Beeston St John's
- Full name: Beeston St John's Football Club
- Founded: 1886
- Dissolved: 1895
- Ground: Padgers Road
- Secretary: E. Wright

= Beeston St John's F.C. =

Beeston St John's F.C. was an association football club from Nottingham, active in the late 19th century.

==History==

The first record of the club is from 1886, when it entered the Nottinghamshire Church Football Association Cup. The club however had greater ambitions, and entered the Nottingham Express Challenge Cup for more senior clubs that year, although it lost 7–0 in the first round to Kimberley Town.

The club first made its mark by beating Loughborough Town in a friendly at the end of 1887 - Beeston had turned up to Loughborough to play the second XI, but, after the Town first XI was disappointed in its fixture, offered to play the senior side instead. It finished the season by winning the Church Cup with a 1–0 win over Mapperley, in front of 1,200 on the Castle Ground in Nottingham, albeit its opponent was handicapped by losing a man to a broken leg in the first half.

The club therefore entered the FA Cup for 1888–89, although that season qualifying rounds had been brought in. It won its first tie, 2–0 at home to Notts Olympic; in the second qualifying round, the club was drawn away to Notts County. As County also had a scheduled Football League match against Burnley on the same day, County hosted the matches as a double header, and fielded a reserve XI against St Johns - which was still good enough to win 4–2.

The turning professional of Nottingham Forest indirectly prevented the club from proceeding further. A number of the Forest players left to join the amateur side Beeston F.C., and both clubs entered the 1889–90 FA Cup qualifying rounds. Both lost at the first time of asking (St John's to Jardines at home) and St John's did not enter again.

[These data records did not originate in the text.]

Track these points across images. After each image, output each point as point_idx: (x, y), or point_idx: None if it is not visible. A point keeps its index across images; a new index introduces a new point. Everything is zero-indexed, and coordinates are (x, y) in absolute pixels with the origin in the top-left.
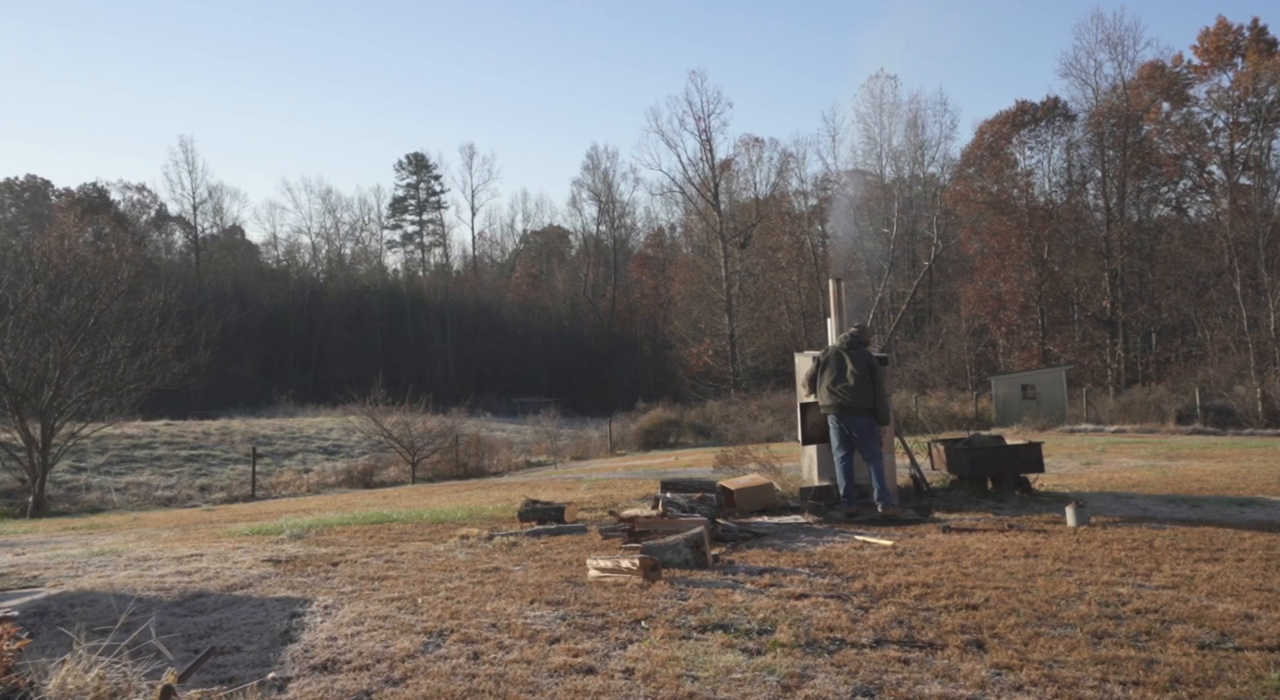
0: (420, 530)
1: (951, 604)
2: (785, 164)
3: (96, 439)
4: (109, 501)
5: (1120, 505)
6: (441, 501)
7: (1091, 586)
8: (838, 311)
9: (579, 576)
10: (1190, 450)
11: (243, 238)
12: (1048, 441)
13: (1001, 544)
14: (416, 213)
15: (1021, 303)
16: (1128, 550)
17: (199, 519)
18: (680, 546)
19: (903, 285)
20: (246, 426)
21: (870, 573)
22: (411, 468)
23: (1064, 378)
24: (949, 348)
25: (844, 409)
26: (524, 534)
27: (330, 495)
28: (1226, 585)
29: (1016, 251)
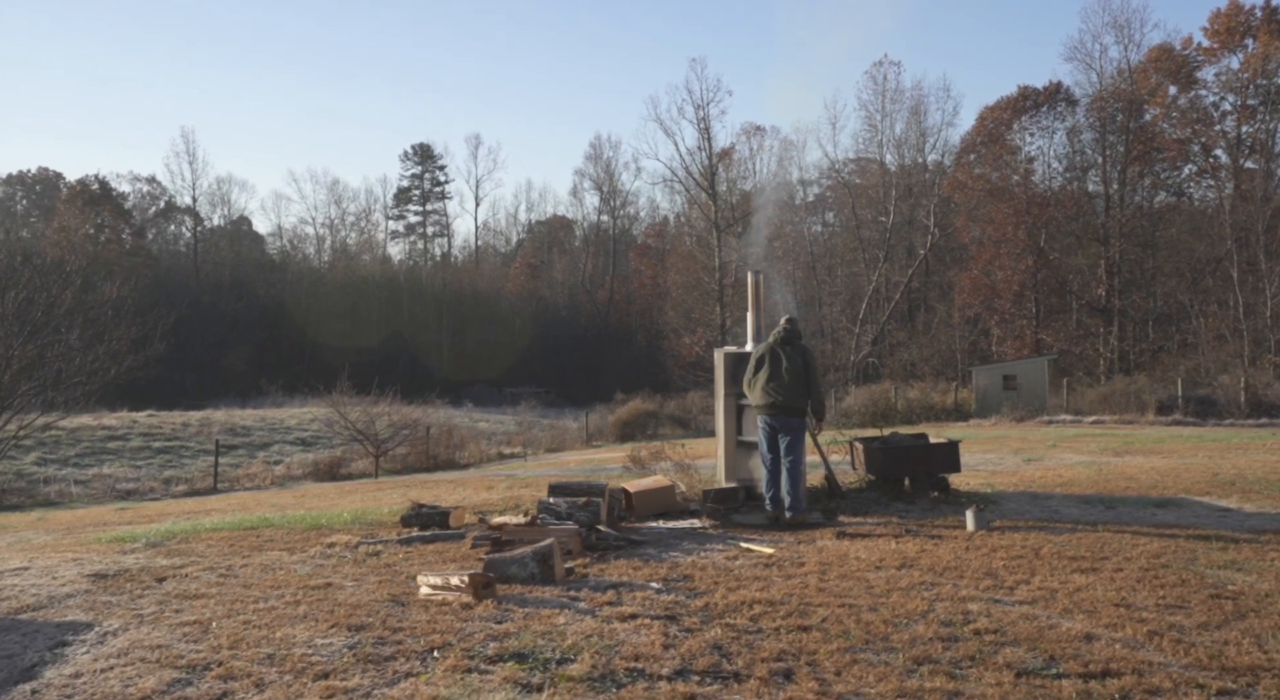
0: (289, 538)
1: (785, 625)
2: (785, 152)
3: (71, 431)
4: (67, 494)
5: (1033, 507)
6: (360, 500)
7: (945, 602)
8: (755, 306)
9: (411, 594)
10: (1145, 444)
11: (249, 229)
12: (1014, 434)
13: (883, 552)
14: (420, 203)
15: (1016, 291)
16: (1010, 559)
17: (103, 519)
18: (527, 560)
19: (898, 274)
20: (228, 417)
21: (723, 587)
22: (375, 461)
23: (1046, 367)
24: (940, 337)
25: (778, 408)
26: (395, 542)
27: (293, 488)
28: (1087, 600)
29: (1013, 239)
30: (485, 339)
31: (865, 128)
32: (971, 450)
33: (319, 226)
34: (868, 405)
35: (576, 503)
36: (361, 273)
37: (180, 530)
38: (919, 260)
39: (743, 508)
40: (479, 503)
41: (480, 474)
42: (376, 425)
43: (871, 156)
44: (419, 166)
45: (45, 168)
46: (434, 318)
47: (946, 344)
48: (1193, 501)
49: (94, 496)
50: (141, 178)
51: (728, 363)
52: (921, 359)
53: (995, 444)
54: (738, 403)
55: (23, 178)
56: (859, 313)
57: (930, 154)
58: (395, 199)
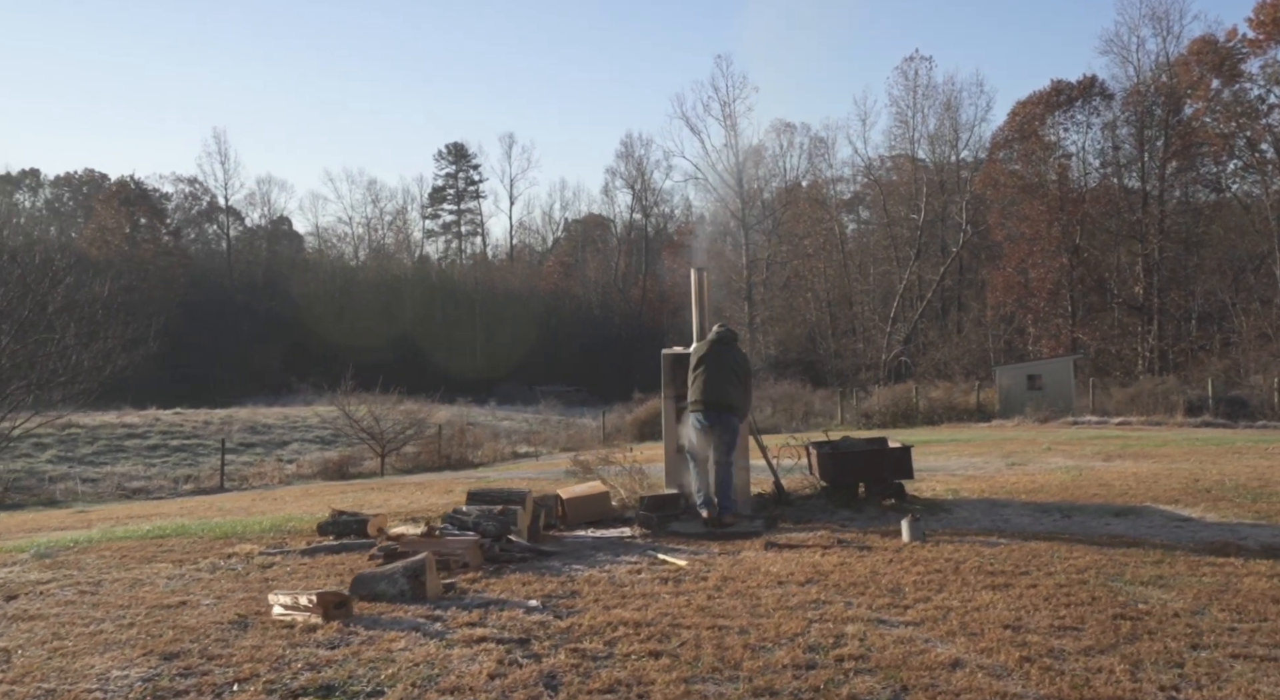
0: (192, 548)
1: (638, 650)
2: (815, 149)
3: (92, 428)
4: (72, 493)
5: (985, 516)
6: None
7: (826, 623)
8: (699, 303)
9: (264, 613)
10: (1145, 448)
11: (288, 228)
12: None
13: (798, 565)
14: (455, 202)
15: (1050, 289)
16: (925, 574)
17: (41, 523)
18: (397, 576)
19: (930, 272)
20: (251, 415)
21: (601, 605)
22: (381, 460)
23: (1071, 367)
24: (971, 336)
25: (715, 406)
26: (298, 552)
27: (299, 486)
28: (979, 621)
29: (1047, 236)
30: (517, 337)
31: (896, 124)
32: (963, 453)
33: (355, 226)
34: (889, 406)
35: (491, 511)
36: (395, 272)
37: (85, 540)
38: (951, 258)
39: (683, 515)
40: (424, 508)
41: (483, 473)
42: (382, 424)
43: (903, 153)
44: (453, 166)
45: (91, 169)
46: (467, 316)
47: (978, 343)
48: (1155, 510)
49: (98, 495)
50: (184, 178)
51: (668, 364)
52: (952, 358)
53: (993, 447)
54: (677, 405)
55: (70, 179)
56: (890, 311)
57: (963, 150)
58: (430, 198)
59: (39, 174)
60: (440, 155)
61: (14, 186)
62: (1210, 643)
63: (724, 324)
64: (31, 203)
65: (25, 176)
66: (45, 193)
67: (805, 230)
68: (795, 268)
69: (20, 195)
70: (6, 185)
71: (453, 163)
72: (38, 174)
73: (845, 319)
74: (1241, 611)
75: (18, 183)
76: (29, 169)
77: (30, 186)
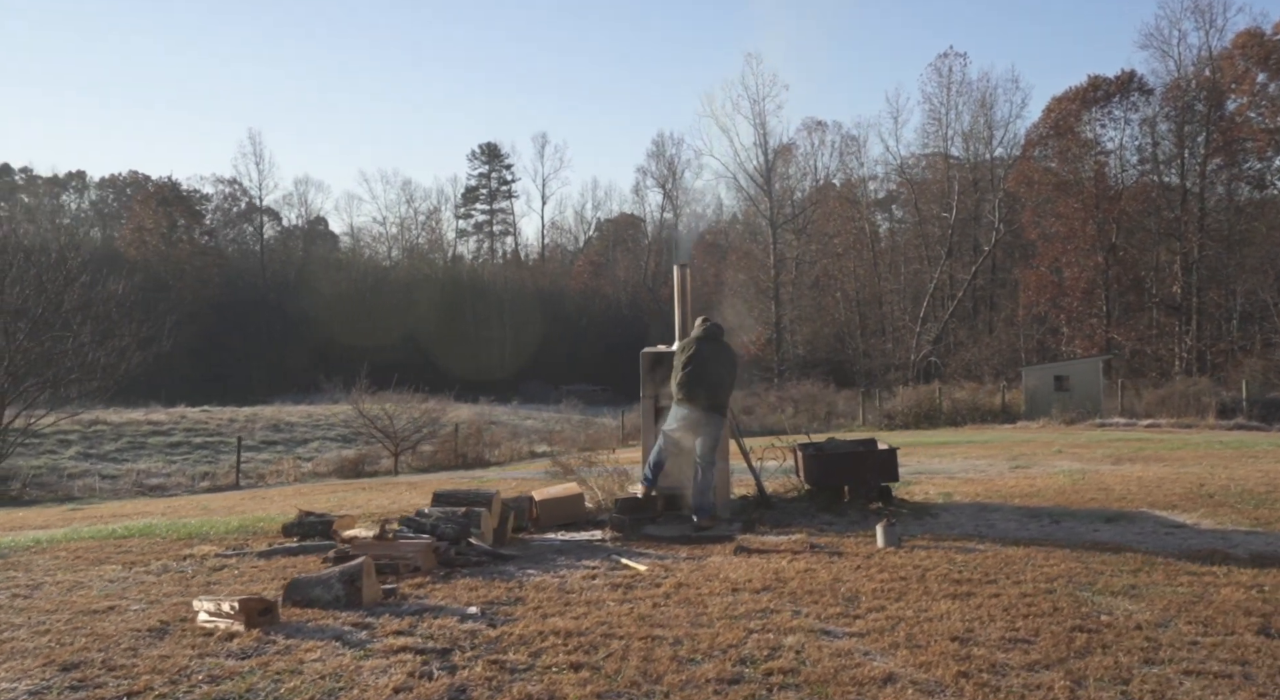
0: (150, 549)
1: (562, 661)
2: (846, 147)
3: (117, 425)
4: (90, 489)
5: (971, 521)
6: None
7: (768, 634)
8: (681, 299)
9: (191, 620)
10: (1158, 451)
11: (325, 229)
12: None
13: (761, 572)
14: (487, 202)
15: (1085, 289)
16: (889, 582)
17: (44, 520)
18: (332, 582)
19: (962, 271)
20: (276, 414)
21: (539, 613)
22: (394, 458)
23: (1100, 368)
24: (1001, 336)
25: (705, 405)
26: (254, 554)
27: (307, 485)
28: (928, 632)
29: (1081, 235)
30: (546, 337)
31: (930, 121)
32: (970, 455)
33: (389, 226)
34: (912, 407)
35: (455, 513)
36: (425, 272)
37: (47, 540)
38: (983, 256)
39: (660, 518)
40: (405, 508)
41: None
42: (396, 423)
43: (935, 151)
44: (486, 166)
45: (135, 170)
46: (495, 316)
47: (1008, 344)
48: (1149, 516)
49: (115, 492)
50: (224, 179)
51: (648, 363)
52: (982, 359)
53: (1003, 449)
54: (656, 405)
55: (114, 180)
56: (920, 311)
57: (997, 148)
58: (463, 198)
59: (85, 175)
60: (473, 155)
61: (61, 188)
62: (1166, 658)
63: (709, 319)
64: (77, 204)
65: (72, 178)
66: (91, 194)
67: (835, 229)
68: (824, 267)
69: (67, 196)
70: (54, 187)
71: (486, 162)
72: (84, 175)
73: (874, 319)
74: (1209, 624)
75: (65, 184)
76: (75, 171)
77: (76, 188)
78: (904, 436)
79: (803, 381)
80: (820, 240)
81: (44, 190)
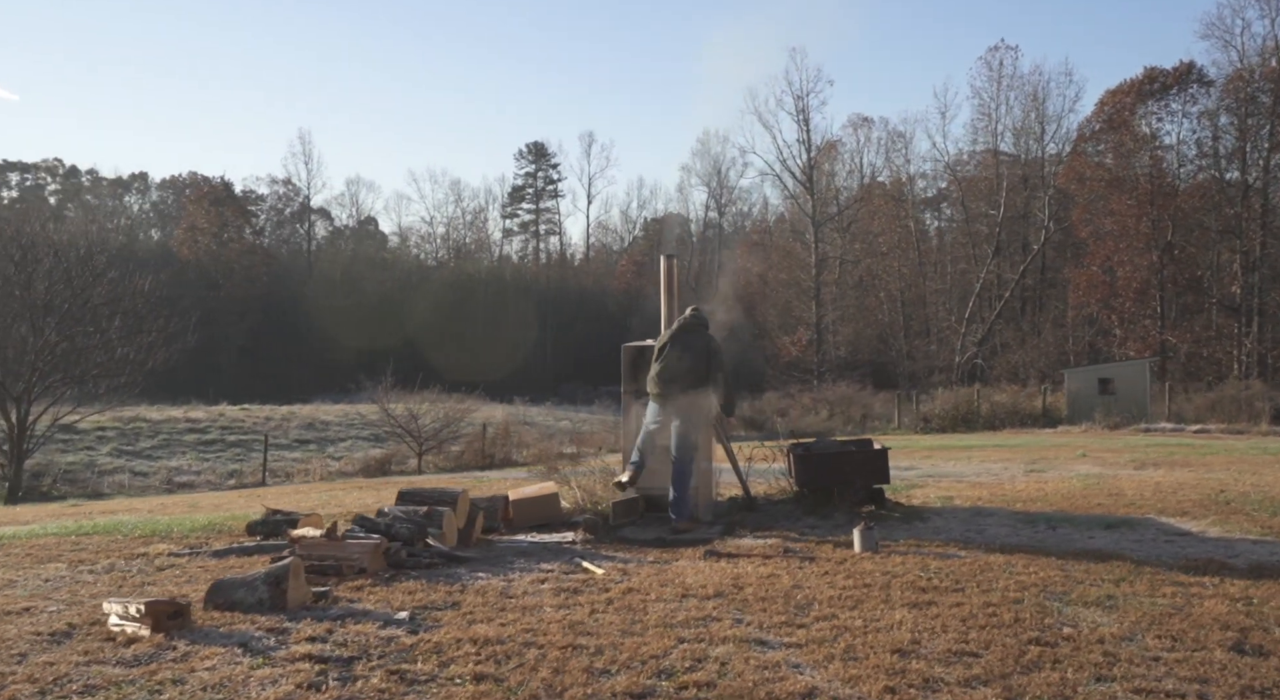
0: (107, 546)
1: (466, 672)
2: (892, 144)
3: (156, 423)
4: (118, 485)
5: (963, 525)
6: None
7: (698, 644)
8: (668, 292)
9: (102, 623)
10: (1187, 456)
11: (375, 229)
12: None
13: (720, 577)
14: (533, 201)
15: (1138, 289)
16: (852, 588)
17: (36, 515)
18: (257, 583)
19: (1010, 271)
20: (313, 412)
21: (467, 619)
22: (418, 458)
23: (1147, 370)
24: (1049, 338)
25: (677, 400)
26: (208, 554)
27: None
28: (869, 644)
29: (1135, 233)
30: (587, 337)
31: (979, 116)
32: (989, 458)
33: (436, 225)
34: (949, 410)
35: (416, 512)
36: (469, 271)
37: (10, 536)
38: (1032, 255)
39: (640, 520)
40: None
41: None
42: (420, 422)
43: (985, 147)
44: (533, 165)
45: (195, 172)
46: (538, 316)
47: (1056, 345)
48: (1153, 523)
49: (143, 489)
50: (279, 180)
51: (629, 359)
52: (1028, 361)
53: (1025, 453)
54: (636, 402)
55: (175, 181)
56: (966, 311)
57: (1049, 143)
58: (509, 197)
59: (147, 177)
60: (520, 154)
61: (124, 189)
62: (1119, 674)
63: (696, 309)
64: (139, 205)
65: (135, 179)
66: (152, 195)
67: (880, 227)
68: (868, 266)
69: (130, 198)
70: (117, 188)
71: (532, 162)
72: (145, 177)
73: (919, 319)
74: (1178, 639)
75: (128, 185)
76: (138, 172)
77: (139, 189)
78: (935, 440)
79: (839, 383)
80: (865, 239)
81: (108, 191)
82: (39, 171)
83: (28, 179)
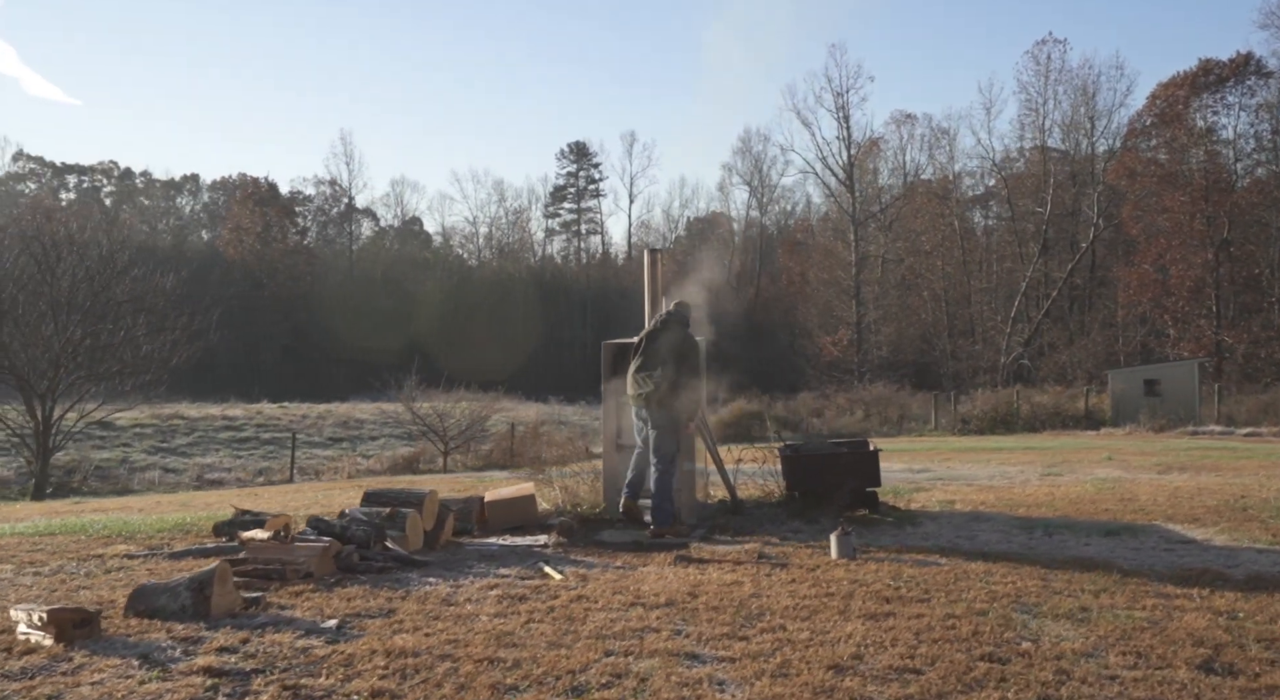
0: (68, 546)
1: (370, 688)
2: (936, 141)
3: (193, 421)
4: (147, 482)
5: (954, 531)
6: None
7: (622, 657)
8: (651, 287)
9: (11, 631)
10: (1217, 460)
11: (419, 228)
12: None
13: (678, 583)
14: (575, 201)
15: (1192, 287)
16: (813, 598)
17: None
18: (180, 590)
19: (1058, 270)
20: (349, 411)
21: (393, 629)
22: (444, 457)
23: (1195, 372)
24: (1098, 338)
25: (648, 400)
26: (165, 555)
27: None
28: (807, 659)
29: (1188, 230)
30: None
31: (1025, 111)
32: (1007, 462)
33: (479, 225)
34: (988, 411)
35: (379, 514)
36: (510, 271)
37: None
38: (1081, 253)
39: (619, 523)
40: None
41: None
42: (445, 421)
43: (1032, 143)
44: (574, 164)
45: (244, 173)
46: (578, 316)
47: (1105, 346)
48: (1157, 530)
49: (173, 485)
50: (325, 180)
51: (609, 357)
52: (1076, 361)
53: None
54: (618, 402)
55: (225, 183)
56: (1011, 311)
57: (1098, 139)
58: (551, 197)
59: (198, 178)
60: (562, 154)
61: (176, 190)
62: (1066, 695)
63: (679, 303)
64: (191, 207)
65: (186, 181)
66: (204, 197)
67: (924, 225)
68: (911, 265)
69: (182, 199)
70: (169, 189)
71: (574, 161)
72: (197, 178)
73: (963, 319)
74: (1145, 655)
75: (180, 187)
76: (190, 174)
77: (191, 190)
78: (968, 442)
79: (876, 384)
80: (908, 237)
81: (160, 193)
82: (95, 174)
83: (84, 181)
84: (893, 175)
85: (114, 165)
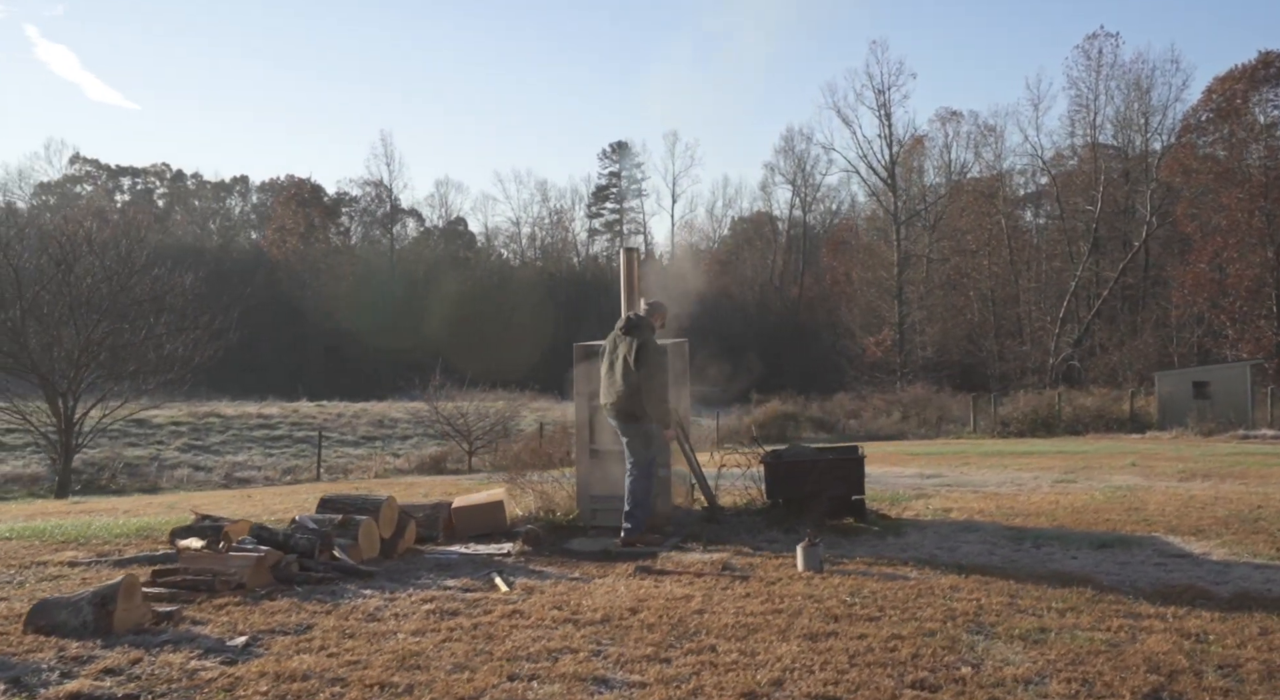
0: (17, 551)
1: None
2: (982, 139)
3: (228, 418)
4: (174, 480)
5: (938, 542)
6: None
7: (526, 682)
8: (628, 287)
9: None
10: (1248, 467)
11: (464, 229)
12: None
13: (629, 597)
14: (617, 201)
15: (1250, 287)
16: (760, 614)
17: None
18: (82, 605)
19: (1109, 269)
20: (385, 410)
21: (296, 648)
22: (468, 456)
23: (1248, 374)
24: (1150, 340)
25: (612, 408)
26: (112, 562)
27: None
28: (719, 684)
29: (1247, 228)
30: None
31: (1075, 107)
32: (1022, 467)
33: (522, 225)
34: (1029, 413)
35: (331, 521)
36: (550, 271)
37: None
38: (1133, 252)
39: (592, 530)
40: None
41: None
42: (470, 421)
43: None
44: (616, 164)
45: (291, 174)
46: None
47: (1158, 347)
48: (1154, 542)
49: (202, 483)
50: (371, 181)
51: (579, 358)
52: (1128, 362)
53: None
54: (590, 405)
55: (273, 184)
56: (1060, 311)
57: (1152, 135)
58: (594, 197)
59: (248, 180)
60: (604, 154)
61: (226, 192)
62: None
63: (651, 304)
64: (240, 208)
65: (236, 183)
66: (253, 198)
67: (969, 224)
68: (956, 265)
69: (231, 200)
70: (220, 191)
71: (616, 161)
72: (246, 180)
73: (1010, 319)
74: (1090, 683)
75: (229, 189)
76: (239, 175)
77: (240, 192)
78: (1002, 444)
79: (914, 385)
80: (953, 236)
81: (211, 194)
82: (148, 176)
83: (138, 183)
84: (938, 173)
85: (166, 167)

The club played in the Notts League from 1889–90 until 1894–95, but withdrew from the competition in the middle of the latter season, having only won one match in 13; its final recorded match was a 10–2 defeat at Hucknall St John's in December 1894, with two Beeston players having to retire after their boots fell apart. The club disbanded before the 1895–96 season.

==Ground==

The club's ground was at Padgers Road, near the Humber Limited works,

==Notable players==

- Harry Walkerdine, who was made captain of the club in 1889 after a successful first season, but was poached by Notts County after one further match.